Functional Anatomy Week 2 - muscles, hip and femur bones, muscles and ligaments Flashcards
What do muscles do
Produce movement
Maintain postures and positions
Protection
Driving circulatory system (vascular pump)
3 different types of muscle
Smooth
Cardiac
Skeletal
What types of muscles contract involuntarily
Smooth and cardiac muscles
What types of muscles contract voluntarily
Skeletal muscles
What was the early prediction about how a muscle contracts?
‘Animal spirit’ flowed from the head to the muscles and that the volume of a muscle increases when contracting
The baloonist theory
Attempted to explain muscle movement by asserting that muscles cotract by inflating with air or flud.

══════════

> _TASK STATEMENT_: Write the next few cards of the functional anatomy flashcards, starting right after the card on the balloonist theory.

══════════

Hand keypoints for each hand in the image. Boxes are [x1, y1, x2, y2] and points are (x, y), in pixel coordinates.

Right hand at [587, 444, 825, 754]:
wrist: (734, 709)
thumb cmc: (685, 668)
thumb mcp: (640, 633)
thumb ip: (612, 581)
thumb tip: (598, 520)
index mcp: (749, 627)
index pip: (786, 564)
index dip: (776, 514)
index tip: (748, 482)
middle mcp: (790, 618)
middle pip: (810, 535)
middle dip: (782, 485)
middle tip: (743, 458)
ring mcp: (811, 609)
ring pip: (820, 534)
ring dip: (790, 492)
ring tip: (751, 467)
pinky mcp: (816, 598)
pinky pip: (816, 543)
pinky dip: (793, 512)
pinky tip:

══════════

> _REPLY_:
Debunking of the balloonist theory
Jan Swammerdam placed a frog thigh muscle in an airtight syringe with water in the tip, therefore he could determine whether there was a change in volume of the muscle when it contracted by observing a change in the level of water
When JS caused muscle to contract by irritating nerve, the water level didnt rise but was lowered –> no air/fluid could be flowing into the muscle hence the balloonist theory was wrong
Aponeurosis
A sheet where 2 groups of muscle fibres converge
Muscle fibre architecture
If fibres are parallel to axis of muscle = parallel
If fibres cross over axis = bipennate, unipennate, multipennate
Location of the ilium
The large, curved bone, superior of the pelvis
What is the PCSA
Physiological cross-sectional area
The area of the cross section of a muscle perpendicular to its fibres
Diffferences between penate muscles and parallel muscles
Penate muscles are stronger as more fibres are packed - they have greater PCSA
However, penate muscles are slower as its fibres have to shorten over a greater distance than parallel muscles
Muscles consist of
Bundles of muscle fascicles
Each fascicles is a bundle of muscle fibres
Each fibre is a bundle of myofibrils
Myofibrils are sarcomeres connected in series
Location of the pubis
At the anterior of the pelvis
What are the 2 parts of the pubis
The superior and inferior pubic rami
Location of the ischium
Posterior inferior aspect of the pelvis
Parts of the ilium
Iliac crest
Anterior superior iliac spine (ASIS)
Posterior superior iliac spine (PSIS)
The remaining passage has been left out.